Btw, I'm not a researcher. I'm just talking about ways to get a quick scoop on what the current AI meta is and how far it can be pushed.

edit: I just realized you don't care to keep up...lol. Oops. I'm still leaving this up because I think some people will find it useful.


You can position the body and fingers and way you want with ControlNet.


Stable Diffusion but it also has artifacts as discussed in the post


Where does the training data come from? Humans have traditionally sucked at drawing hands.


That's not the source of the problem. In layman terms, most fingers are flanked by two fingers and the ai does what is "statistically more accurate". It doesn't have a solid big picture context and gets lost in local detail, similar to kids' drawings. The role of training data is that hands are extremely expressive and commonly shown in very complex positions in the training images. AI is equally inept with complex body postures and contortions. But as it has been said, there are already models and workflows that improve the results significantly.


I think the human element shouldn’t be lost here. Remember, the goal of AI is to have a human brain on demand, but just a bit better than human. It sounds like every complexity there could apply to why humans suck at drawing hands.


You mean humans traditionally drew hands with 7 fingers and other such?

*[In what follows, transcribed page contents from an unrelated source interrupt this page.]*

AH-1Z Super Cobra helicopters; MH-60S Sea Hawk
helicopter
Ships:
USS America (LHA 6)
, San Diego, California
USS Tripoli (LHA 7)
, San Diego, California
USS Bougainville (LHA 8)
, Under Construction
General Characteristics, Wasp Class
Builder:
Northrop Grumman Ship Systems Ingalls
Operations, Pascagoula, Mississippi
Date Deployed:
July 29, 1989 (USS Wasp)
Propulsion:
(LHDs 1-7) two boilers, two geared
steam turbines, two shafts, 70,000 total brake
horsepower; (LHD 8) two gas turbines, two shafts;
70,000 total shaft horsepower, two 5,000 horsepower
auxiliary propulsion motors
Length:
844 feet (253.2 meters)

I have a hard time remembering a single human drawing "sucking" in the way AI-generated hands do.


> I have a hard time remembering a single human drawing "sucking" in the way AI-generated hands do.

That's because yourself as a human being already owns a pair of hand, you can look at it everyday.

Now try draw the hands/feet of some animal you've heard of without a photo. e.g. hands of a sloth


3 fingers is pretty common because it's easier to get a 3-fingered hand to look okay

but yeah humans rarely draw 7-fingered hands or smiles with four rows of 40 teeth


> but yeah humans rarely draw 7-fingered hands

Guess you haven’t seen hand drawings done by young children?


Surely you aren't suggesting that many drawings by young children are in the AI training models and that's why it sucks at drawing hands?


Nope, not that at all. I was replying directly to the quoted sentence of GP’s post with a clear and direct rebuttal against it.


i was trying to remember if young children often did this, but came to the conclusion that they only do it rarely


Based on experience with the kids drawings I’ve seen, I’d say getting the right number of fingers is definitely the rare thing up to a certain age, but specifically drawing 7, probably not that common I guess.


i guess i was wrong then

thanks


This article seems a few months late, it is trivial now to get correct hands using custom stable diffusion model or make the slightest commitment to do inpainting if there are errors.


For the old-schoolers: As a kid I watched the hands to see if the TV character was an alien (The Invaders)


Anyone who knows an artist or has attempted this themselves will immediately confirm that hands and feet are often the most challenging anatomy to get right.

I view this result as further evidence that these algorithms are approaching the target.


The way for AI to make it realistic is to build a human from the bones to the muscles to blood to skin.